> _TEXT ZUR DURCHSICHT_
-=-=-=-=-

Quelle: Wikipedia


 

Japans Hauptstadt Tokio gilt als wohl eine der größten und dynamischsten Metropolen der Welt. Nun hat sich die Regierung der Stadt dazu entschlossen mehrere Millionen in Form von Zuschüssen und Subventionen in das Nachtleben zu investieren.

Der Hintergedanke des Tokyo Metropolitan Government und der Tokyo Tourism Foundation ist dabei die Förderung des Tourismus durch die 24-Stunden-Kultur, die die Stadt pflegt. Nicht nur tagsüber soll es für Reisende viel zu sehen geben, sonder auch nachts. Dazu wurden vor kurzem Pläne veröffentlicht, die besagen, dass die Unterstützung des Nachtlebens die Nachtwirtschaft antreiben soll und somit auch dem Land zu Gute kommen soll.

Insgesamt sollen künftig bis zu 40 Millionen ausländische Touristen nach Tokio kommen, die dort bis zu 66 Milliarden Euro (8 Billionen Yen) ausgeben sollen. Die Subventionierung der Nachtclubs könnte besonders Tokios erstem Nachtbotschafter durch die Shibuya City Tourism Association zu verdanken sein. Seit 2016 ist es seine Aufgabe die Nachtkultur von Shibuya in den Vordergrund zu stellen und zu unterstützen.

-=-=-=-=-

> _DATENSÄTZE_
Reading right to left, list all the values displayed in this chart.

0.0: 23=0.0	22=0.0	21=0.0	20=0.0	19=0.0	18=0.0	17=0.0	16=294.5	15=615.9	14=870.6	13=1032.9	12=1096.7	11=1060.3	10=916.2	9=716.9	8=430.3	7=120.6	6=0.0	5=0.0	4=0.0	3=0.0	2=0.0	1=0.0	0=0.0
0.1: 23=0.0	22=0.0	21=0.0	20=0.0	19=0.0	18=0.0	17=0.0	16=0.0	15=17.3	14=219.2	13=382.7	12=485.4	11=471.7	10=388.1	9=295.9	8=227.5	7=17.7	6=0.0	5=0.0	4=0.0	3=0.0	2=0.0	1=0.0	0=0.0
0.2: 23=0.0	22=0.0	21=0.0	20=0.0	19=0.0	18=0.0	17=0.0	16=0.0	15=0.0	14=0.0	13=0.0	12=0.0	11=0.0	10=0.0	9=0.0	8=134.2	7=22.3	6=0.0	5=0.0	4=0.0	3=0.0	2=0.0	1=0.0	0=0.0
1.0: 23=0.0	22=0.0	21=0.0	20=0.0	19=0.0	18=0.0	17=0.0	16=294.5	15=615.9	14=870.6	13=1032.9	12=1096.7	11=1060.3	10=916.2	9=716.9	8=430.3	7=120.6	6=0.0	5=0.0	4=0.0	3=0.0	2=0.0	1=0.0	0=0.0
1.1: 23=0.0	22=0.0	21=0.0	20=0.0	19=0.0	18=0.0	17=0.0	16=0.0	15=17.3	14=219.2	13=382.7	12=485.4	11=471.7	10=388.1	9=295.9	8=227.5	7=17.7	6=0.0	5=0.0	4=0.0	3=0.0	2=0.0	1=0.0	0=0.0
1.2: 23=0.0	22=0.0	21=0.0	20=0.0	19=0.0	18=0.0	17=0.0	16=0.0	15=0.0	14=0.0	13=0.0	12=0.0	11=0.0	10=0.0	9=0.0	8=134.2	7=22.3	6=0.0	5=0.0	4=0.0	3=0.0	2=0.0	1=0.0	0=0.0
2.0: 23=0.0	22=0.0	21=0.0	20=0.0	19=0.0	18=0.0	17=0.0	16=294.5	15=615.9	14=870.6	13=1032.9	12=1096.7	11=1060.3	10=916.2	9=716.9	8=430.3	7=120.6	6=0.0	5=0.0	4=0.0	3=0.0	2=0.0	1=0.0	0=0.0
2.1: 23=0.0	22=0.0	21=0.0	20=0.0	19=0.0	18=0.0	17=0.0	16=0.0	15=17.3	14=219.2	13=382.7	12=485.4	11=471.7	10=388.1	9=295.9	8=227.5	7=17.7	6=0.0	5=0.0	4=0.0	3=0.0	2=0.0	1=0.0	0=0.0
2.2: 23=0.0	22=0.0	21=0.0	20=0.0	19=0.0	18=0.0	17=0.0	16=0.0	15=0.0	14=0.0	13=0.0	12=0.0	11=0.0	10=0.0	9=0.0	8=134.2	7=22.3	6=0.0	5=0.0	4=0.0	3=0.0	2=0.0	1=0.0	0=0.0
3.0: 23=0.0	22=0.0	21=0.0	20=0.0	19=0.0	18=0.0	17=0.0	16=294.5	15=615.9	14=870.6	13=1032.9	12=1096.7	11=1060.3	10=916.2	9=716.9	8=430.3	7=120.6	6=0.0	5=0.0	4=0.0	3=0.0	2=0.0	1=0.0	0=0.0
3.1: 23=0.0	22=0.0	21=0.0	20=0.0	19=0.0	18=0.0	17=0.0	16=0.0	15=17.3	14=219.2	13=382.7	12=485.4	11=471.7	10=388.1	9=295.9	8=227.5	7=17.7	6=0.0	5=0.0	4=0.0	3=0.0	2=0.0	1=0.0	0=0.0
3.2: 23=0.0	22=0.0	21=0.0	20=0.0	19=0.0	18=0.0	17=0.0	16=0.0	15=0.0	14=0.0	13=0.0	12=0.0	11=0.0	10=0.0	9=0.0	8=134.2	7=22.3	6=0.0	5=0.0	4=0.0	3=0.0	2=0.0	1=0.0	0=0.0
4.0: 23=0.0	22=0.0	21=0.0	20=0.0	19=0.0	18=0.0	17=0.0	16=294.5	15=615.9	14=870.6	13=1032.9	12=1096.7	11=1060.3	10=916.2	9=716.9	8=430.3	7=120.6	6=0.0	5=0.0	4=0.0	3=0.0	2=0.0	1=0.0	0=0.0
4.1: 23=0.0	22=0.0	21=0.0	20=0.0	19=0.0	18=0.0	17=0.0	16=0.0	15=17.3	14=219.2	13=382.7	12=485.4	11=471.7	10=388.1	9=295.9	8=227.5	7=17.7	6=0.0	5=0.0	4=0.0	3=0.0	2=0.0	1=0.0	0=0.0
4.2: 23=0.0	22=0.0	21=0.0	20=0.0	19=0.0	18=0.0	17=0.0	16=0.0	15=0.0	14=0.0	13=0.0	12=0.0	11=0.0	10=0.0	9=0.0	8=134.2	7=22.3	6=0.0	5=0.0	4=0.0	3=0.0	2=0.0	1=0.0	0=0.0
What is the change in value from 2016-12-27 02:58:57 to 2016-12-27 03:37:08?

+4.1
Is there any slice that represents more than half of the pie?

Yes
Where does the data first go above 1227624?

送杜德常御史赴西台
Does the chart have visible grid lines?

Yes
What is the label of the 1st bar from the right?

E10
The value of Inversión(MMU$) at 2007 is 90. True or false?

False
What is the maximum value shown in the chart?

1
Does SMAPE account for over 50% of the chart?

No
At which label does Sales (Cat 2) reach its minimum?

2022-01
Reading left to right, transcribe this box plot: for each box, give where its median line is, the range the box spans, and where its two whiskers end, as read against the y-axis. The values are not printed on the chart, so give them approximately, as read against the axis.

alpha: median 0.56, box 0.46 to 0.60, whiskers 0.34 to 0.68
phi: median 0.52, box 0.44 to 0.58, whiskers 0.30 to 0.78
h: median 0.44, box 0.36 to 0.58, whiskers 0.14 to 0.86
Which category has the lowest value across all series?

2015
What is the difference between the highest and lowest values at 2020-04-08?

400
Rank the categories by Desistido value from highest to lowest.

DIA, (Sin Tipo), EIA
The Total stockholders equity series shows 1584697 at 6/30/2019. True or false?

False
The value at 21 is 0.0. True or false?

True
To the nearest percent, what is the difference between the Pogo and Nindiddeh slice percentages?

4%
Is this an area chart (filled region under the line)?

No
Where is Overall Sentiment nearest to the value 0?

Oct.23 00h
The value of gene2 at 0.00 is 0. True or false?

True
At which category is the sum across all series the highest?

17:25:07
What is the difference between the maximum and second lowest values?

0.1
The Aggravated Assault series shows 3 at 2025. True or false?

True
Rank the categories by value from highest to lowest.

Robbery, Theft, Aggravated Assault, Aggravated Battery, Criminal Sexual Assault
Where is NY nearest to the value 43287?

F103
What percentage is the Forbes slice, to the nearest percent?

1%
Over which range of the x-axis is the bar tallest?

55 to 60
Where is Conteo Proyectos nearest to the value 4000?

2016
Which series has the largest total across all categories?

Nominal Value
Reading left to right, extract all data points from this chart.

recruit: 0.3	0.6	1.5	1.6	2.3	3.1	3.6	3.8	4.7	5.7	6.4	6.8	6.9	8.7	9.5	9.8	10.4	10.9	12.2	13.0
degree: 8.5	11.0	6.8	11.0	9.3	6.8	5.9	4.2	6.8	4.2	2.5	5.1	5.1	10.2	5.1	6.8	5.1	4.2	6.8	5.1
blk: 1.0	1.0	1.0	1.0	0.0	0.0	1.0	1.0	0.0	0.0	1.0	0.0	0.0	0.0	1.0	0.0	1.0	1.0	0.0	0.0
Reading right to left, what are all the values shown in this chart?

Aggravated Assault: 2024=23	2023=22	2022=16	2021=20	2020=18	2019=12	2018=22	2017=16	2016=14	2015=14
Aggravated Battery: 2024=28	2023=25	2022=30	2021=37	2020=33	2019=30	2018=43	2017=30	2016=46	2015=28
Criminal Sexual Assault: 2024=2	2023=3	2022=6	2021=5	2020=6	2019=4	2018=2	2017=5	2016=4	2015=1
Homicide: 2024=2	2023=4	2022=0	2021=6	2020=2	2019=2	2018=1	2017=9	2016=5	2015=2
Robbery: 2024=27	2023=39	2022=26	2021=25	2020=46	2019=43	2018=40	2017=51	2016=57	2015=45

-=-=-=-=-

> _AUFGABEN_
1. Nenne alle Organisationen, die im Text über das Nachtleben in Tokio mit ihrem Namen aufgeführt werden.
2. Nimm den Text über das Nachtleben in Tokio nach seinem letzten Satz wieder auf und schreibe ihn weiter.

> _LÖSUNGEN_
1. Tokyo Metropolitan Government, Tokyo Tourism Foundation, Shibuya City Tourism Association

2.
Die neuen Zuschüsse für das Nachtleben werden in zwei Kategorien eingeteilt. Eine davon deckt regelmäßige Veranstaltungen und Events für Touristen, die das ganze Jahr über an einem bestimmten Ort stattfinden und nach Sonnenuntergang beginnen. Insgesamt werden hierfür zwei Drittel der finanziellen mittel genutzt. Für jeden Zuschuss stehen bis zu 800.000 Euro (100 Millionen Yen) zur Verfügung.

Die andere Kategorie beschäftigt sich mit Werbung und Marketing für neue Veranstaltungsorte, Nachbarschaftsentwicklung, Werbemagazine oder Event-PR. Der Zuschuss beträgt maximal etwa 41.000 Euro (5 Millionen Yen).